Na realidade, Andrónico simboliza o avanço dos povos indígenas no tecido social boliviano. Quando Evo Morales assumiu a presidência em 2006, foi considerado um marco global porque a população indígena foi historicamente marginalizada, como evidenciado pelas dificuldades que o ex-presidente enfrentou em sua infância e juventude, incluindo a falta de acesso à água limpa e a fome que ele afirma ter sofrido.
Andrónico, por outro lado, se formou na universidade e fez carreira como senador graças à empatia de Morales por ele. "Ele representa os setores emergentes da classe média indígena, o produto principal do governo de Evo. Andrónico é um ser do mesmo MAS, do estrato social ascendente que ele defendia: uma burguesia nascente que agora busca novos representantes políticos", afirma Lorgio Orellana. Hoje, os filhos de pais nativos ou camponeses deixaram de ser, em grande parte, o degrau mais baixo da escala social, o que lhes permite habitar instituições e circular em espaços públicos. Se a grande conquista econômica da era Morales foi a nacionalização dos hidrocarbonetos para se beneficiar do boom do gás, seu maior sucesso social foi justamente essa ascensão.
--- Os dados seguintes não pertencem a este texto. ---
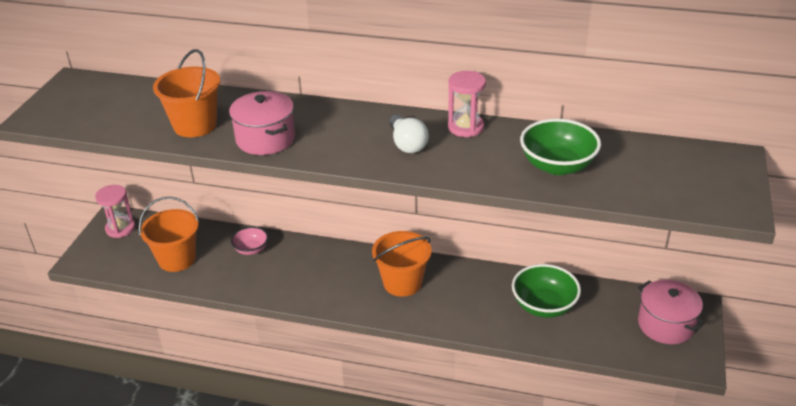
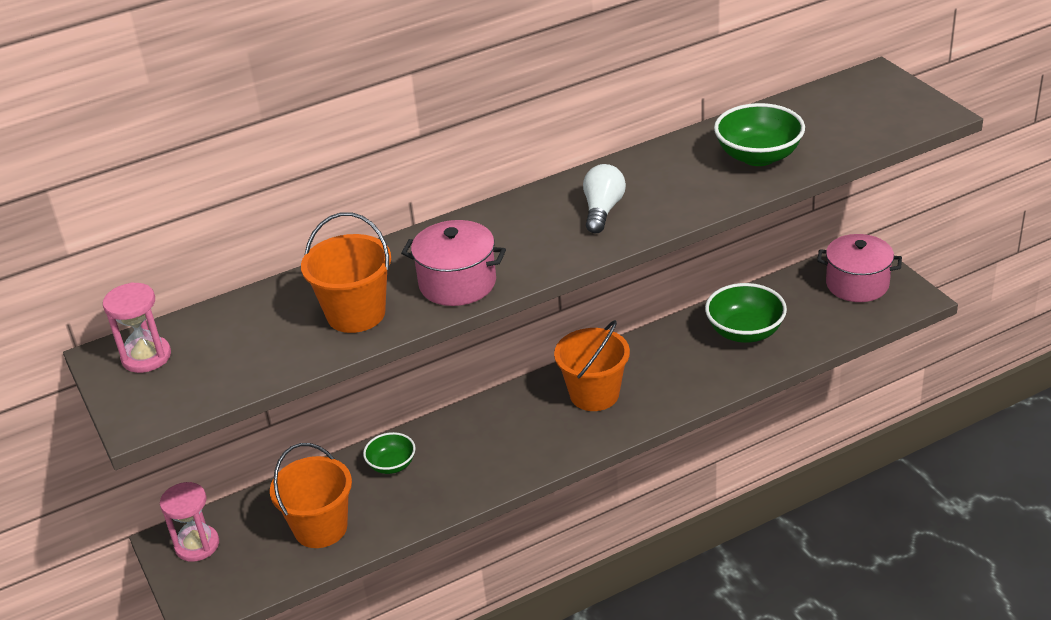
camera: 40 degrees left, 0 degrees up
(251, 249) = (392, 465): pink bowl -> green bowl
(407, 144) = (602, 210): white light bulb -> white light bulb turned 105 degrees counterclockwise
(465, 127) = (630, 167): pink hourglass -> pink hourglass (146, 357)

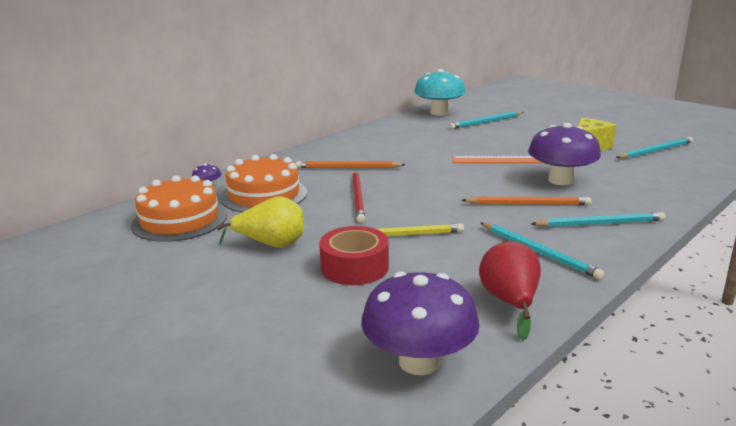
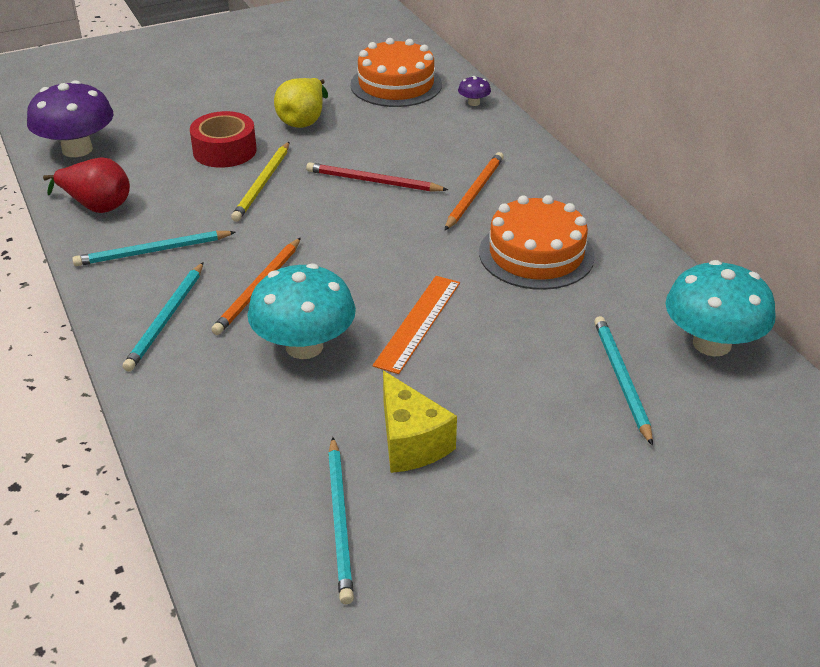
camera: 110 degrees right, 15 degrees up
(264, 195) = (425, 130): orange cake -> orange cake (536, 254)
(560, 180) = (304, 346): purple mushroom -> turquoise mushroom

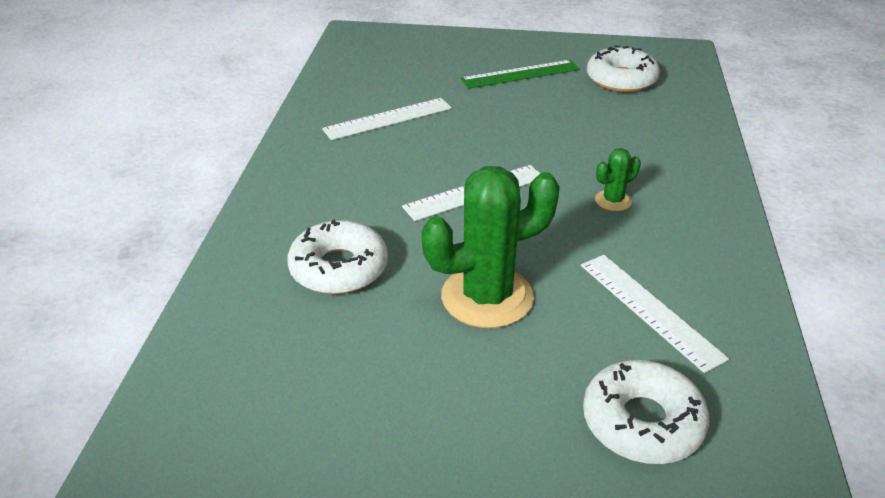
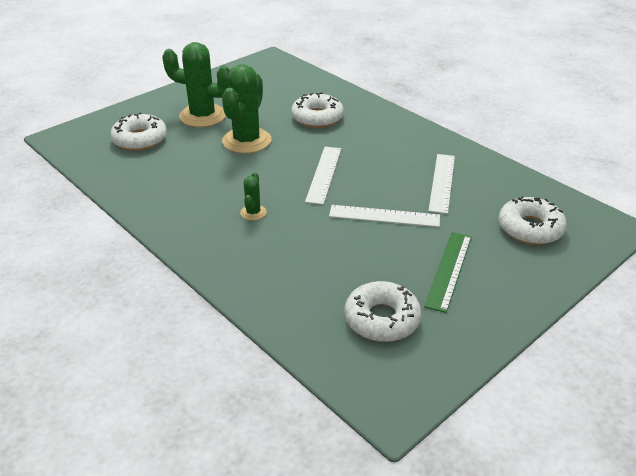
camera: 130 degrees right, 0 degrees up
(407, 60) = (530, 228): none -> white donut
(480, 400) = (202, 116): none -> green cactus
(649, 310) = (175, 173): white ruler -> white ruler (384, 216)

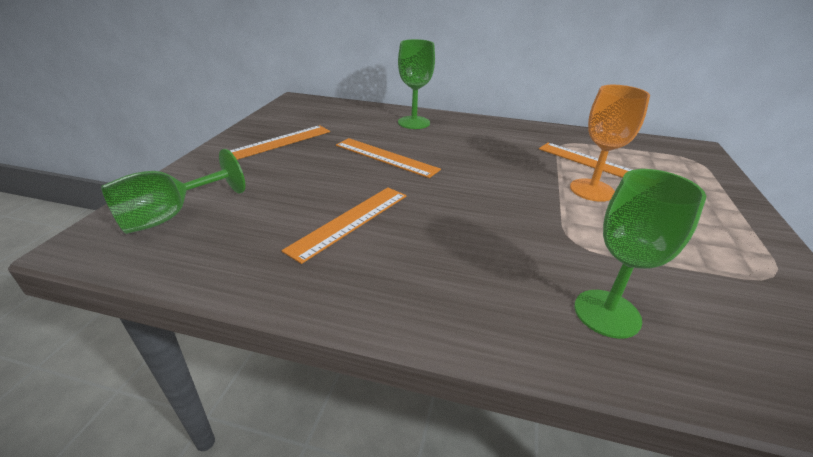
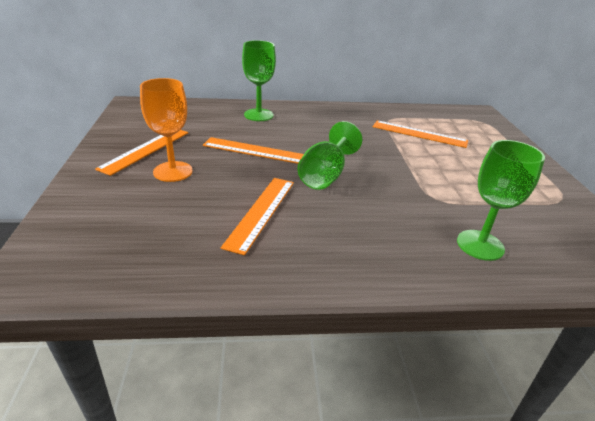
camera: 20 degrees left, 0 degrees up
(170, 216) = (91, 237): green goblet -> green goblet (325, 175)
(592, 190) = (427, 156): orange goblet -> orange goblet (173, 171)

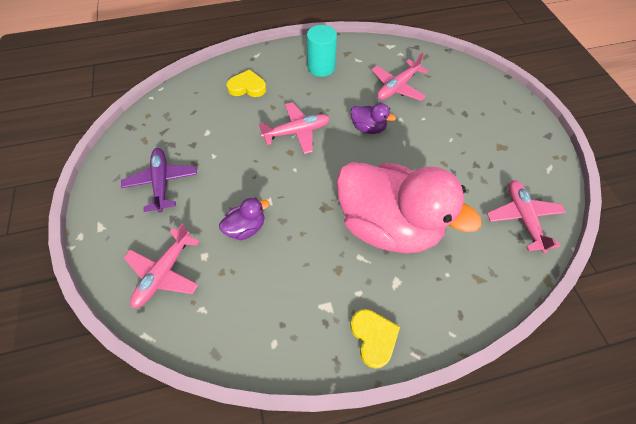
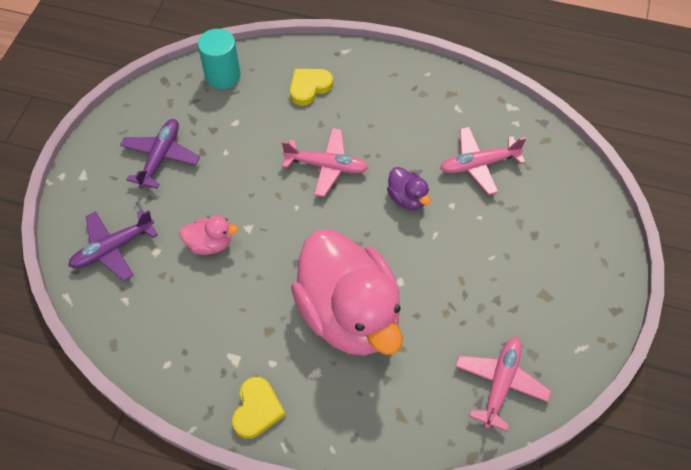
camera: 30 degrees right, 0 degrees up
(164, 273) = (113, 249): pink plane -> purple plane
(246, 228) = (210, 244): purple duck -> pink duck
(247, 87) = (309, 87): yellow heart -> yellow heart turned 75 degrees counterclockwise
(321, 67) = (407, 99): turquoise cylinder -> turquoise cylinder (223, 75)

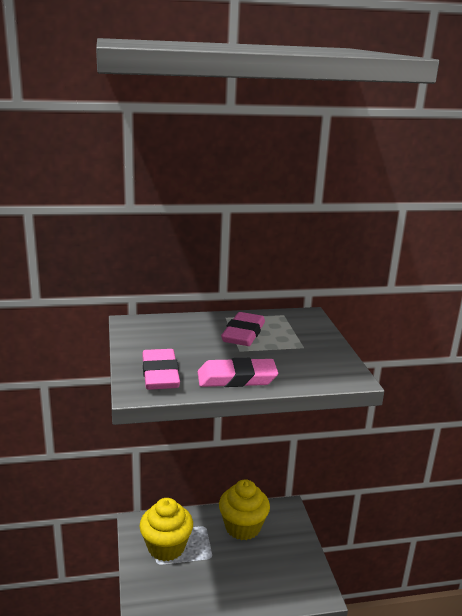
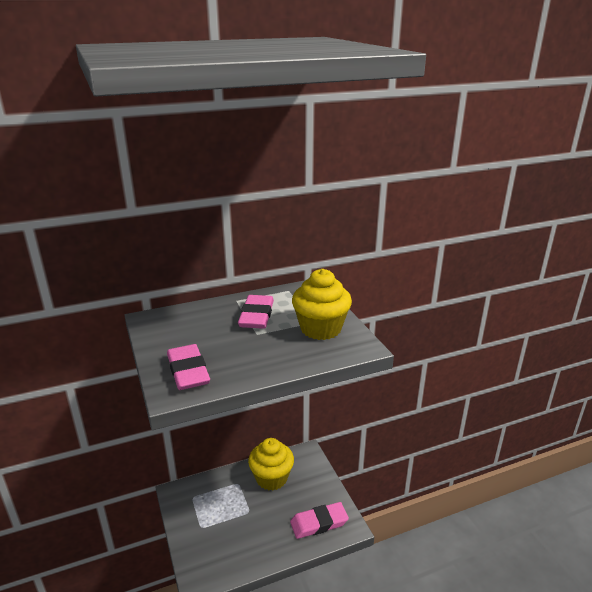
camera: 10 degrees left, 5 degrees up
(166, 547) = (207, 510): yellow cupcake -> yellow cupcake (321, 328)
(237, 378) = (261, 364): pink eraser -> pink eraser (319, 523)

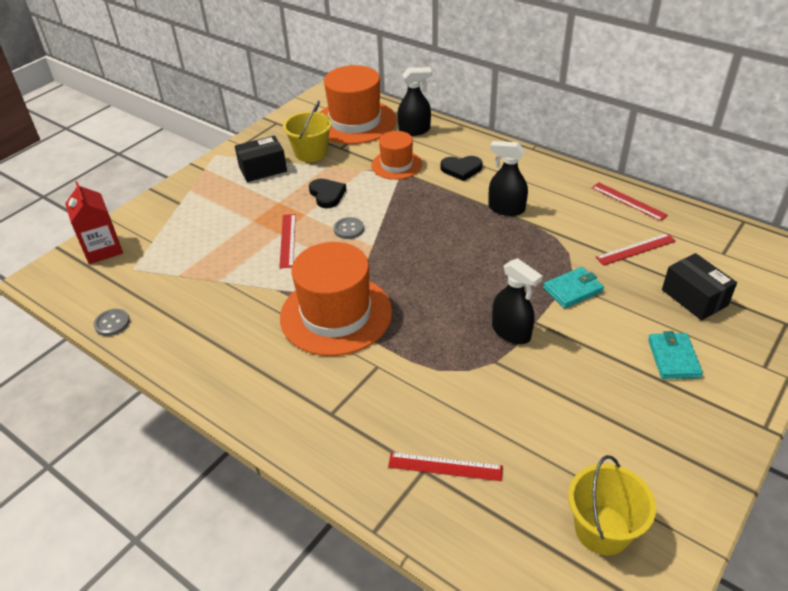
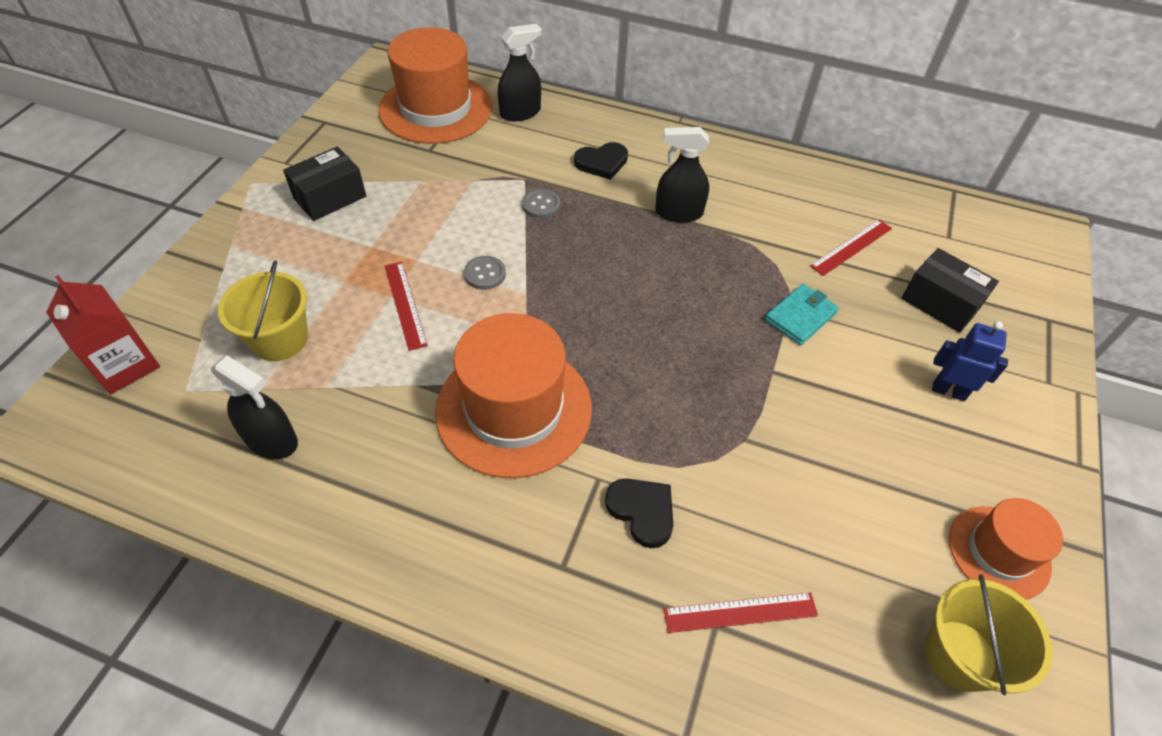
camera: 20 degrees left, 10 degrees up
(112, 323) = (183, 489): grey button -> grey button (541, 205)
(311, 153) = (390, 163): yellow bucket -> yellow bucket (280, 339)
(327, 195) = (436, 225): black heart -> black heart (642, 511)
(396, 165) = (515, 167): orange hat -> orange hat (999, 552)
(511, 332) = (749, 392): black spray bottle -> black spray bottle (271, 440)
(628, 201) = (819, 181): red ruler -> none
(673, 358) = (948, 391): turquoise wallet -> blue robot

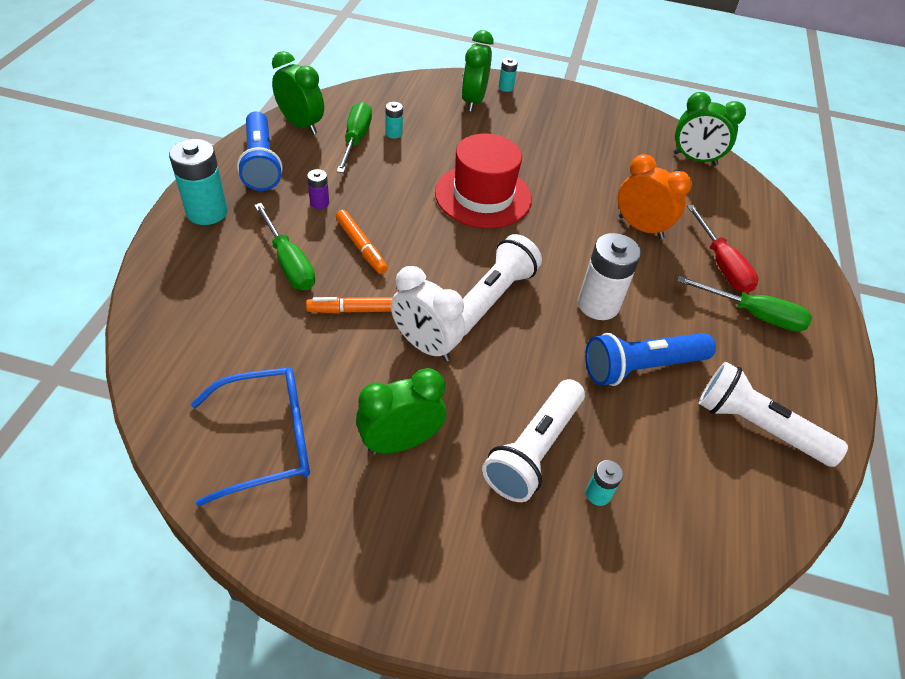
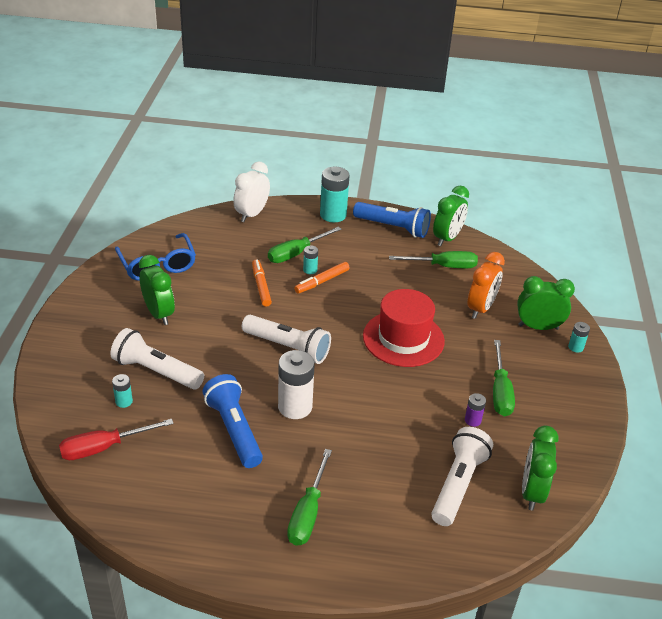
camera: 85 degrees right, 10 degrees down
(261, 163) = (393, 227): blue flashlight -> blue flashlight turned 135 degrees counterclockwise
(319, 203) = (360, 258): purple battery -> purple battery (472, 420)
(393, 133) = (462, 284): turquoise battery -> turquoise battery (310, 270)
(425, 345) = (236, 318): white clock -> white clock (252, 214)
(568, 147) = (500, 391): none -> green screwdriver
(640, 227) = (400, 439): orange clock -> orange clock (480, 308)
(721, 264) = (369, 496): red screwdriver -> red screwdriver (104, 447)
(757, 426) = (184, 497): white flashlight -> white flashlight (458, 484)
“Na mente do bloco popular indígena, Evo é a personificação do povo e Andrónico é o 'filho do povo'”, diz o cientista político Aparicio. Desde que assumiu o cargo em 2020, Arce se distanciou da narrativa épica que acompanhou a fundação do Estado Plurinacional em 2009, um processo pelo qual a Bolívia foi reconhecida como um conglomerado de 36 nações indígenas. Ele o substituiu por um esquerdismo frio, institucional e burocrático.
Um mandato de Andrónico pode significar um retorno ao fortalecimento dos movimentos sociais, já que, embora tenha formação acadêmica, é vice-presidente das Seis Federações do Trópico de Cochabamba, ficando atrás apenas de Evo Morales. Essa organização, que reúne produtores de folha de coca, catapultou Morales ao poder e também foi a escola empírica de Andrónico.
De fato, as bases eleitorais de ambos os líderes são praticamente as mesmas. A luta por apoio vai durar até agosto. Na quinta-feira, a Federação de Trabalhadores Camponeses de La Paz, anteriormente alinhada a Evo Morales, proclamou Andrónico presidente na cidade de El Alto. “No entanto, essas segmentações são profundamente relativas. Por pura lógica de sobrevivência, elas poderiam recuar em direção a Andrónico se ele conseguisse consolidar sua posição como o bloco mais forte. As estruturas que atualmente respondem a Evo ou Arce poderiam migrar sem muita resistência para o projeto de Andrónico, guiadas mais por cálculos políticos do que por convicção ou simpatia por ele”, alerta Reina.
A verdade é que a ascensão de Andrónico significou não apenas uma renovação dentro do MAS, mas também um alívio para a esquerda boliviana. O período de maior divisão dentro do socialismo coincide com as eleições mais importantes do século, num contexto em que a direita, também fragmentada, ecoa abertamente os discursos de outros líderes liberais da região, como Bukele e Milei.